Goresan Lee Myung-jin jadi salah satu daya tarik utama Ragnarok Online. Saat sekuel game itu dibuat dua kali, Ragnarok
Online 2 dan Ragnarok Online II, keduanya berumur pendek. Salah satu sebab kegagalan tersebut adalah gaya grafis Lee Myung-jin lenyap ditelan perubahan grafisnya. Sementara itu, Ragnarok Online seri pertama yang teknologi grafisnya sangat sederhana malah eksis hingga sekarang.
Gaya grafis Lee Myung-Jin memang memikat sejak manhwa Ragnarok diterbitkan belasan tahun silam. Para karakter macam Chaos, Loki, dan Iris
masih melekat di benak para pembacanya. Banyak yang setia menunggu kelanjutan
manhwa tersebut. Padahal, kualitas ceritanya sebenarnya tak istimewa.

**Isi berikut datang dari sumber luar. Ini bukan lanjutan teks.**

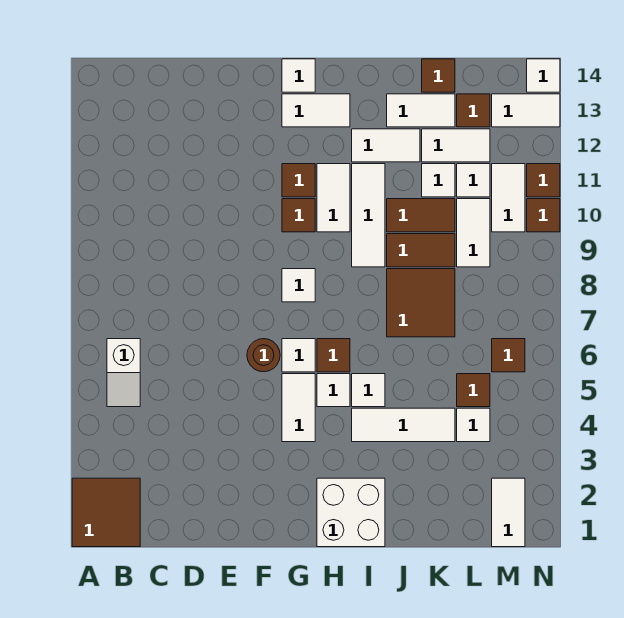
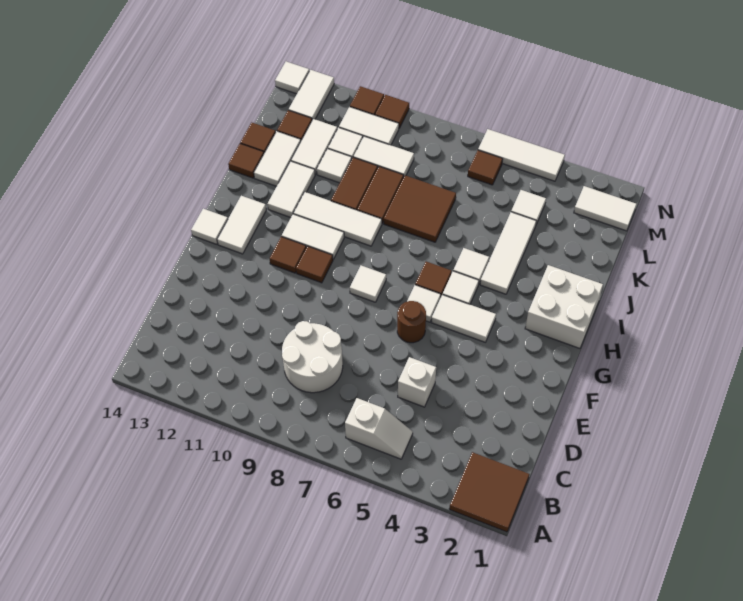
none -> white 2x2 round brick [282,321,343,393]
none -> white 1x1 brick [398,357,436,407]
brown 1x1 tile [457,374,490,407] -> brown 1x1 tile moved to [228,144,264,178]
none -> white 1x3 tile [478,129,565,181]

Ketika muncul di webtoon beberapa saat silam, manhwa Soul Ark langsung menarik perhatian banyak orang. Nuansa dan aksinya serupa dengan game populer seperti Subarashiki Kono Sekai (The World Ends
with You) dan serial Persona. Tapi, kali ini latarnya adalah kota serupa Seoul dengan deretan karakter karya Lee Myung-jin.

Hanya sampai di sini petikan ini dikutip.